NAPM condemn police’s and administration’s handling of the Hathras incident

Nine activists visit Hathras, Uttar Pradesh to document the aggrieved family’s account of the series of events related to the Hathras crime.

NAPM

Nine members to the National Alliance of People’s Movement’s (NAPM) representatives visited the Hathras victim’s family at Bulgarhi village on October 9, 2020 to listen to compile a detailed fact-finding report of the case. The activists attempted to highlight the inhumane factors of the incident. Accordingly, they expressed solidarity with the victim’s family, who was dubbed ‘Dasya’ in the report, in their battle against casteist politics and injustice.

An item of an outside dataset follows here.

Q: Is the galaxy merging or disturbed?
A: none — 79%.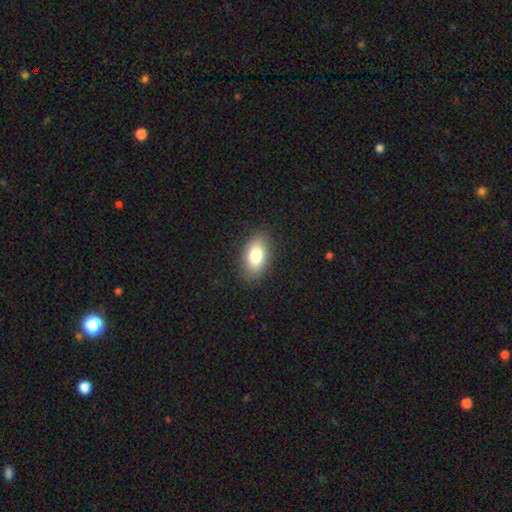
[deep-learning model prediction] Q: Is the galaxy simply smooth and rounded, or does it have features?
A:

While detailing events of the past two months, activists like Medha Patkar and advocate Ehtesham Hashmi highlighted said the Hathras crime – that occurred 14 years after the Khairlanji massacre of Scheduled Caste people in Bhandara district of Maharashtra – indicated the cumulative effect of caste and gender on marginalised communities.

Role of caste in Hathras crime

The report described the case as being “entangled in a controversy but also in the casteist politics, denying the facts narrated by the family and openly accusing them of lying and honour killing.”

Bulgarhi village, where the incident took place, is home to 15 Dalit families out of more than 600 families that have experienced a number of repressive acts and atmosphere over several decades. The minority group only recently began to stand up to upper caste families like the Thakurs who use services of Dalit families as agricultural labourers.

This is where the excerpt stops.